Learning about birds from all around the world has been fun and enlightening, but what I’m gathering from the book is the idea that we humans too have our very own capacity of genius. We are born a certain way into the world, but as we give and take bits and pieces of life, we morph into our own state of genius, learning to use who we are and what we know, to then create a better life for others.
A genius himself, Albert Einstein, who desired fantasy over popularity, said, “Try not to become a man of success, try to become a man of value.”
I attended the funeral of Greg Bradshaw last week. If you did not know Greg, he opened Mellow Mushroom in downtown Auburn in 1996, and ever since, he has had a noble and positive impact on the Auburn community. Greg was a huge supporter of the downtown lifestyle and beyond business, Greg sought the fun and joy in his community, creating a space where anyone was welcome, and you always wanted to return for more.
Greg was contagious. His spirt was jolly and I heard through many that he was the kind of guy who would literally hand you the shirt off his back. He was known as a generous man, giving away popsicles to the kids at Mellow and helping locals with work success that went far beyond just a weekly paycheck. He was kind, he was tough, he was well read and he was the real deal.
The way in which Greg delivered life to Auburn could only be done by him, and no one else will ever be able to match that. He took his own skill and thought, joy and wild dreams, and poured them out, creating a better life for others. Greg Bradshaw lived his own genius life.
Greg knew exactly who he was every day and he knew exactly what good he had to offer the world around him, and he did it. He leaned into his mind and heart, his talents and ideas and he offered it up as an act of service.

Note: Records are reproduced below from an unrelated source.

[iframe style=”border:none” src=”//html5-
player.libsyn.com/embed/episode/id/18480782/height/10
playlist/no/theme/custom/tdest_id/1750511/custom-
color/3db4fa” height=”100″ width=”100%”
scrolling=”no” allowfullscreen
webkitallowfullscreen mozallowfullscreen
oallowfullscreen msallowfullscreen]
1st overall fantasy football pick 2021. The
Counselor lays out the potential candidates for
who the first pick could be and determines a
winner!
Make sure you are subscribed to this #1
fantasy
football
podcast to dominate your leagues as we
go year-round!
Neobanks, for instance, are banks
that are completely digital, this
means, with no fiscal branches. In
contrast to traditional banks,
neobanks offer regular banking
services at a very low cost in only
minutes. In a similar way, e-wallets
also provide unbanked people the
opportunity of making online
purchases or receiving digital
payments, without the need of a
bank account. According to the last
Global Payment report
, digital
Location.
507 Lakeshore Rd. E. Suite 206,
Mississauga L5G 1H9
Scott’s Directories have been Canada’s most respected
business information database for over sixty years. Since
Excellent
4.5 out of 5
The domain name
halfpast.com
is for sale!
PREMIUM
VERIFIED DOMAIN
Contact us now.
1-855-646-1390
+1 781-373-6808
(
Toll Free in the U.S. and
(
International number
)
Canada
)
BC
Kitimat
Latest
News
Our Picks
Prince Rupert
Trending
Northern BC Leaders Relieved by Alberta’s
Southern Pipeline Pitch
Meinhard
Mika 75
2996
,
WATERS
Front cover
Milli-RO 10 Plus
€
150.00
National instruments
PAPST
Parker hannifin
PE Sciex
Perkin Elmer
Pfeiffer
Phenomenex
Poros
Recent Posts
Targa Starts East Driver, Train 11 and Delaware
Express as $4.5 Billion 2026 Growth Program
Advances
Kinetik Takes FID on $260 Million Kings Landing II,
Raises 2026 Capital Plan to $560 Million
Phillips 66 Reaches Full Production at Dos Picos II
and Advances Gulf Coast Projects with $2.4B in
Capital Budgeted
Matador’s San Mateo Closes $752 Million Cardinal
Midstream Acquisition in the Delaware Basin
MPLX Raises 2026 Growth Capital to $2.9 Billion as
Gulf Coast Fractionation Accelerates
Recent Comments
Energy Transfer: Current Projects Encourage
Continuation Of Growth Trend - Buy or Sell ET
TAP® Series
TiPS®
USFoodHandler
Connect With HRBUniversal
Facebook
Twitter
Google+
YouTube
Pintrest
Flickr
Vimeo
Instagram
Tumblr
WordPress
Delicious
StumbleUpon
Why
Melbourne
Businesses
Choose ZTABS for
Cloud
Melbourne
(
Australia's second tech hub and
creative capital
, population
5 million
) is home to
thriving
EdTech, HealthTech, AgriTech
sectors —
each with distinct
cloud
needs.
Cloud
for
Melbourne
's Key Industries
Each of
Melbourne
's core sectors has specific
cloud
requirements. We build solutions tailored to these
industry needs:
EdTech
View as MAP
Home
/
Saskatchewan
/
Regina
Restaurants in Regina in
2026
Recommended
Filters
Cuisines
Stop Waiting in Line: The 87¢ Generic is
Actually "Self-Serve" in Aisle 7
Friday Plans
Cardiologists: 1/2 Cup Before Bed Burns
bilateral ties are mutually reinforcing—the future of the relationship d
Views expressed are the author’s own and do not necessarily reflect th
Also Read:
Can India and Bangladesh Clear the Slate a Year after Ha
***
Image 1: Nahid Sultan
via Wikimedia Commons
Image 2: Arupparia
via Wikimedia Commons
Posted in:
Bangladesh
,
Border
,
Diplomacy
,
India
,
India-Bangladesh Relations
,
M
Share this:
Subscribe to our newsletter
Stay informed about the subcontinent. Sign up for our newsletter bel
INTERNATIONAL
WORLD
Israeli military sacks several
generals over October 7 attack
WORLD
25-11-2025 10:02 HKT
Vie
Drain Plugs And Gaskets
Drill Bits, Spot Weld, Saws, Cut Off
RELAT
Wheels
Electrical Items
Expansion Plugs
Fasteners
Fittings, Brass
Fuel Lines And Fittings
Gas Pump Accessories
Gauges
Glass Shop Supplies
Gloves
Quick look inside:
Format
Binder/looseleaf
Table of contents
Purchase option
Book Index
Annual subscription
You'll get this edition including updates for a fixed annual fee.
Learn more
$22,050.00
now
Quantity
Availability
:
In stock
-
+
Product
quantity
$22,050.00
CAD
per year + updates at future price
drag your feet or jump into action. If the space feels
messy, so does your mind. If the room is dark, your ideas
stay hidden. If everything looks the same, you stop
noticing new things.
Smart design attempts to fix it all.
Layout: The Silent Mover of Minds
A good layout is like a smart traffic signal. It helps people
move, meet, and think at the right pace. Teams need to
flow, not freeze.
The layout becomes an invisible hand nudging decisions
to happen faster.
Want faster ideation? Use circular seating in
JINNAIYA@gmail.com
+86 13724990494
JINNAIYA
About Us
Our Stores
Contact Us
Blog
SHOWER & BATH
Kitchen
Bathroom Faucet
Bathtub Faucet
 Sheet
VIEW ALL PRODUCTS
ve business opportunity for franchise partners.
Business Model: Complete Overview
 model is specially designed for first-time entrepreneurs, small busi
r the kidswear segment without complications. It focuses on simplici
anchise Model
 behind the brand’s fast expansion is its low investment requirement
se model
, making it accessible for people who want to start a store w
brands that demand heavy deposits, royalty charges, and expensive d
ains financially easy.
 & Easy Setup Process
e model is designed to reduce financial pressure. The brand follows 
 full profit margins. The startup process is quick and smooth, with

You see, we each have our very own inner genius. The question is, will we let it out to enhance our community or will we hold it in and keep it hidden? The magic and influence of what we have to offer rests in our own hands.
Greg chose to let his genius out, willingly and free, and he offered it to everyone. Greg brought out the best in others, and under our own flattery, Greg was simply bringing out the best in himself.
Greg left many sad hearts in Auburn last week, but the greatest thing he left behind was his willingness to make a difference in the lives of others.
We each have our own inner genius. We have remarkable and outstanding gifts, ideas, behaviors and thoughts to offer this world, but will we actually do it?
I think we should. I think what we all need right now is the very best of ourselves.
Our genius life is just around the corner. It’s inches and minutes away from possibility and the pursuit of happiness. Greg was proof that genius is not only in aptitude, rather it is our greatness we share, adding value to others and helping steer them through life.
Thank you Greg Bradshaw, for you have been an exceptional teacher for all of us.